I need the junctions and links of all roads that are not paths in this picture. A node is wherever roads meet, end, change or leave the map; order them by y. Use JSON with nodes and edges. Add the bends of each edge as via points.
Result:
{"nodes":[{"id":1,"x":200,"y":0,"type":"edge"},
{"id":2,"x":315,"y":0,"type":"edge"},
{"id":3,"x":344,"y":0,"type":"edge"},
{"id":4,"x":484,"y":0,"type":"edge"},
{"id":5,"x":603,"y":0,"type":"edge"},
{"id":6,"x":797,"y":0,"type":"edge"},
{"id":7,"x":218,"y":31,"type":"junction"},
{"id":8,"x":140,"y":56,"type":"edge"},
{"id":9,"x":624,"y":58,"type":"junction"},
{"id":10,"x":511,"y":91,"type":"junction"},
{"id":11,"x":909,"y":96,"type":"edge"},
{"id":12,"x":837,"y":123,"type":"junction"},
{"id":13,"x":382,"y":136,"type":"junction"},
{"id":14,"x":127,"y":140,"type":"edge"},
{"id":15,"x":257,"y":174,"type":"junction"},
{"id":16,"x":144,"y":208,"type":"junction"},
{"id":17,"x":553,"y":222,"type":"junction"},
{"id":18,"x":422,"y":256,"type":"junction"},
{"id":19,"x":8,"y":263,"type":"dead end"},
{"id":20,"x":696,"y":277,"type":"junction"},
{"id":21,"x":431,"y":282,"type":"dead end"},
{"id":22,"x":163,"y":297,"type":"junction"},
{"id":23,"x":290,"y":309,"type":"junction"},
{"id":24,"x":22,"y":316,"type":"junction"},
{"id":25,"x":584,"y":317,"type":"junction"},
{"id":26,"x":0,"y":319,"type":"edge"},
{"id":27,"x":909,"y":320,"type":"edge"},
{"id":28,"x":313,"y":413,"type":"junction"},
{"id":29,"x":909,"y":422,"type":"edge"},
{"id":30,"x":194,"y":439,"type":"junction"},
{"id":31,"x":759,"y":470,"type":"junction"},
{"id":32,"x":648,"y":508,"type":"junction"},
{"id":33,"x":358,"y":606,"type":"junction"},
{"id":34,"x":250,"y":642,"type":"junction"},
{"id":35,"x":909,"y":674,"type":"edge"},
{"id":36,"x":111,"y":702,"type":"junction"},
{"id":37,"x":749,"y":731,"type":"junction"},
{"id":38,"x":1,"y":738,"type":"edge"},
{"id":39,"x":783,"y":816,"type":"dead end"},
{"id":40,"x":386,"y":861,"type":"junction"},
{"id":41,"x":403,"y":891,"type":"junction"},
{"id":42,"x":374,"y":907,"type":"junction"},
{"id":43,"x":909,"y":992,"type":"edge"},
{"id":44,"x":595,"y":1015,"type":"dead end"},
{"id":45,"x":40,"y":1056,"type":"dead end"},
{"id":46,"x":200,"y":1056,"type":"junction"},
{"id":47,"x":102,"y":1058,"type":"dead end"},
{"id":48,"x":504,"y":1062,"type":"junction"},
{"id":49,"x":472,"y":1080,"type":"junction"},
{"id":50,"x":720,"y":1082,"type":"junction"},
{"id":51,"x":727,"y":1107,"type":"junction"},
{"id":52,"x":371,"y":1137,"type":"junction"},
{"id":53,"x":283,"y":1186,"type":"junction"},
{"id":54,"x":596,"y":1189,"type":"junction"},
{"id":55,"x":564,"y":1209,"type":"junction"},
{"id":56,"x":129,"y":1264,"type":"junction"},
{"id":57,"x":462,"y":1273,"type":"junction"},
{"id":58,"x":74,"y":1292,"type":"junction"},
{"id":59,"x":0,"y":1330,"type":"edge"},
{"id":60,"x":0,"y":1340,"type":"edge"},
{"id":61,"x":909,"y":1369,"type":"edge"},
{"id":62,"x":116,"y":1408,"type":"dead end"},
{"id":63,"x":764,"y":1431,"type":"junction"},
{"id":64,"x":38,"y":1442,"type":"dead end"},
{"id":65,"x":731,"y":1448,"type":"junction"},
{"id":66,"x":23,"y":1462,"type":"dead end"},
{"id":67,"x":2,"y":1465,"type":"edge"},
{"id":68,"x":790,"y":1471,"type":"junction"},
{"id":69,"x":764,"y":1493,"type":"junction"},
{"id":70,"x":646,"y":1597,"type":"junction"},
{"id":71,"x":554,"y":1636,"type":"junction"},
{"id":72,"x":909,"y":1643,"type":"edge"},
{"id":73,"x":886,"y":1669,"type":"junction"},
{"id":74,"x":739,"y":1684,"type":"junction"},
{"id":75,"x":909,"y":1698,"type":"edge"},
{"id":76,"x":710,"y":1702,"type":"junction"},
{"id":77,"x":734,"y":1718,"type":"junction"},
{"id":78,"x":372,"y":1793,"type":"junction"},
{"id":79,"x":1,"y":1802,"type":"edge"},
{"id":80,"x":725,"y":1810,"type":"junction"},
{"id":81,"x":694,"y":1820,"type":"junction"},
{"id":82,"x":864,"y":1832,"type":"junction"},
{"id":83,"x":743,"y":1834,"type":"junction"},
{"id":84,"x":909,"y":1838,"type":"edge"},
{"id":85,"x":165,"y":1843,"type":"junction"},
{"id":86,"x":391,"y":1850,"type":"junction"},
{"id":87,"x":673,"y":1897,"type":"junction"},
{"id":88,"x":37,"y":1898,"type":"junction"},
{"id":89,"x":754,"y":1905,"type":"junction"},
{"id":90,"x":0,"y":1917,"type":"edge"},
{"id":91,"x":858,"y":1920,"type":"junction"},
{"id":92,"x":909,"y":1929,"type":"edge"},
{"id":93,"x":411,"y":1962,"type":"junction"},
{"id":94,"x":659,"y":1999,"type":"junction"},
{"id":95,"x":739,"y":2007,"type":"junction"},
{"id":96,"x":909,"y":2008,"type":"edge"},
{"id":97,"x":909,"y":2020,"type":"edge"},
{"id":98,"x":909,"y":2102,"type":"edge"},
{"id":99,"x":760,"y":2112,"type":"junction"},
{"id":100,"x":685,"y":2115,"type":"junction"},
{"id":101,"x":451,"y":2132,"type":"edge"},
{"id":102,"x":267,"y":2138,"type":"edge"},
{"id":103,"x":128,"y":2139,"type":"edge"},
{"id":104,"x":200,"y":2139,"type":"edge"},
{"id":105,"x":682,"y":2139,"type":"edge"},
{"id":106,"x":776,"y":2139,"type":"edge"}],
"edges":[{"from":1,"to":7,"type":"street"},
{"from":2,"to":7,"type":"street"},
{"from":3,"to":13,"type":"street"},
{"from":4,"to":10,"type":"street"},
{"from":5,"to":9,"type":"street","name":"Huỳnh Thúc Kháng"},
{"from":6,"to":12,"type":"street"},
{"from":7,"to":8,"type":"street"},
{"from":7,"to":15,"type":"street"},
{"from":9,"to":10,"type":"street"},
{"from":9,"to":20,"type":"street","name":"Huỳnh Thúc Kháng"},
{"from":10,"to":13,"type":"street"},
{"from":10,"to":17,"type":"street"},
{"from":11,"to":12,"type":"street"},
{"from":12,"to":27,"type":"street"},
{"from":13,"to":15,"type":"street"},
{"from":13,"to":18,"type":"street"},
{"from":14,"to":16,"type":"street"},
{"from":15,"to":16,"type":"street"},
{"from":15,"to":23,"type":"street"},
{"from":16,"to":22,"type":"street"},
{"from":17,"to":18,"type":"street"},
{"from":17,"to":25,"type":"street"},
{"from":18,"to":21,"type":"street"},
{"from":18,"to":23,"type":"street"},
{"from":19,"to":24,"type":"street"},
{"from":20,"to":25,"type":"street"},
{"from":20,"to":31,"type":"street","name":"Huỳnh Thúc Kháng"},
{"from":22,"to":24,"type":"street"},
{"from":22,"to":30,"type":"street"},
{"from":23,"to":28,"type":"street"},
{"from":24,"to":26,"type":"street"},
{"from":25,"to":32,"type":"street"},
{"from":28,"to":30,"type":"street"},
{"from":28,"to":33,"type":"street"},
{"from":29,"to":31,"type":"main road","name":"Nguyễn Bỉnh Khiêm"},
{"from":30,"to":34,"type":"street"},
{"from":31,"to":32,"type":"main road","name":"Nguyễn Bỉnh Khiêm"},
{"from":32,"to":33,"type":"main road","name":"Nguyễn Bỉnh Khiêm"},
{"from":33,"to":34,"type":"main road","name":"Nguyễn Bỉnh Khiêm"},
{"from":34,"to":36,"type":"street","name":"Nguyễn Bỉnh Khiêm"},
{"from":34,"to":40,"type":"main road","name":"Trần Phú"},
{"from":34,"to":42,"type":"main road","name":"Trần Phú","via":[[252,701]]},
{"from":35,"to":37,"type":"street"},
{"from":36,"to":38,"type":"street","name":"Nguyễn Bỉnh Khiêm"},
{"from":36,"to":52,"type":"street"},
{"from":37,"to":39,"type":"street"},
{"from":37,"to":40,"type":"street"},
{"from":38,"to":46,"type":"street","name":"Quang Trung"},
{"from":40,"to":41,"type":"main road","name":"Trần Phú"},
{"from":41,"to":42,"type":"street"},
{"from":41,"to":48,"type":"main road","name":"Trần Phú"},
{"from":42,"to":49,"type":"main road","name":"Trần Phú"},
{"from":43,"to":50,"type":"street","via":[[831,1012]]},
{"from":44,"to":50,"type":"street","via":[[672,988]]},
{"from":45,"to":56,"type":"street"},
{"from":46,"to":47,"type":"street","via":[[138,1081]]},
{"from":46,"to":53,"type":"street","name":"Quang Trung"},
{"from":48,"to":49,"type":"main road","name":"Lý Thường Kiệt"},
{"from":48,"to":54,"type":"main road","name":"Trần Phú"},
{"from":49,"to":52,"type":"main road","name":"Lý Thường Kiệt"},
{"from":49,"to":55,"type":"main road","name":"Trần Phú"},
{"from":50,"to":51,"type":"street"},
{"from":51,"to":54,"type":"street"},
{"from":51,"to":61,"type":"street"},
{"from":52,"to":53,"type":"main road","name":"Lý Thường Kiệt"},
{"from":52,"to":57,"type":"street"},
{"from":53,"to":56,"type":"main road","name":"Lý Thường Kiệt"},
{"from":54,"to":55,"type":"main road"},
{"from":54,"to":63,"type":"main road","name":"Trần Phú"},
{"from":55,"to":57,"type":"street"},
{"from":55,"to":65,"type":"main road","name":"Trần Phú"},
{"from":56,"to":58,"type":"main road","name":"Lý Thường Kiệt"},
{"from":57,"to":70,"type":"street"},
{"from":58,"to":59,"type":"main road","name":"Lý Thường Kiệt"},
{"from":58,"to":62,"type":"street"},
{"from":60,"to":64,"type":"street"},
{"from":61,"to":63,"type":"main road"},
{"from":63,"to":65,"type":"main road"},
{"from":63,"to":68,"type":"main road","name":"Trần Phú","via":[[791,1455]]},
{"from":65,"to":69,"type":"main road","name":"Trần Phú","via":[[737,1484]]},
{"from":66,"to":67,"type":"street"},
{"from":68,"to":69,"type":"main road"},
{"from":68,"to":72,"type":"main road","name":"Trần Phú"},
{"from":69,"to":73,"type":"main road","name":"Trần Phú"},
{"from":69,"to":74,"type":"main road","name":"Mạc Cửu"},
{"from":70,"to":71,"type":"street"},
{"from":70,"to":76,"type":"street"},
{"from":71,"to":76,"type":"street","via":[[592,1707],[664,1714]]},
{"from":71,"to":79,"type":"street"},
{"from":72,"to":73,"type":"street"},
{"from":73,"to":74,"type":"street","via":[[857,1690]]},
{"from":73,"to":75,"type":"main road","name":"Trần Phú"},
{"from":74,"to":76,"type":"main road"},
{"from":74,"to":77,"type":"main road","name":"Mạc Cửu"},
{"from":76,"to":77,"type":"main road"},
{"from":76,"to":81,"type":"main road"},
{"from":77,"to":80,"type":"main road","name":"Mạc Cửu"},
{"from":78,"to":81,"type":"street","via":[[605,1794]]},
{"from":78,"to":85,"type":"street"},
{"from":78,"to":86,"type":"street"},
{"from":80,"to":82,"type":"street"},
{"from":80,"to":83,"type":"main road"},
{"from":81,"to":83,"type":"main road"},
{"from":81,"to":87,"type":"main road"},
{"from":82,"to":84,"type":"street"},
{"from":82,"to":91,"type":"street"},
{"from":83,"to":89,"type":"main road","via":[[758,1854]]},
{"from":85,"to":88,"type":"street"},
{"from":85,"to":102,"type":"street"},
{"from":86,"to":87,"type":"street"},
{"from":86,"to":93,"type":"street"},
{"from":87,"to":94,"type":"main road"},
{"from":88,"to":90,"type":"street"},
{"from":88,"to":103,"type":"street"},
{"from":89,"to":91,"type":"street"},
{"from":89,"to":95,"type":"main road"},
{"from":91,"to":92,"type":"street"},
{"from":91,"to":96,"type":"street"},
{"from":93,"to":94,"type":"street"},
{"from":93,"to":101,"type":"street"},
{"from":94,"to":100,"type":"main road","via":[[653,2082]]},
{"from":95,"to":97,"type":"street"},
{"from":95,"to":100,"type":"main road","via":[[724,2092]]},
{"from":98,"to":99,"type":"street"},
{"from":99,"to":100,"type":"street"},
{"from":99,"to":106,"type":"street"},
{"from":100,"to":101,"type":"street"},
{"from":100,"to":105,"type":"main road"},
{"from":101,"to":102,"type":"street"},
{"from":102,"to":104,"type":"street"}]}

→ **WHAT THE TASK ASKS**
Search the data above for the string "Huỳnh" and copy each line that has it.

→ **TASK SOLUTION**
{"from":5,"to":9,"type":"street","name":"Huỳnh Thúc Kháng"},
{"from":9,"to":20,"type":"street","name":"Huỳnh Thúc Kháng"},
{"from":20,"to":31,"type":"street","name":"Huỳnh Thúc Kháng"},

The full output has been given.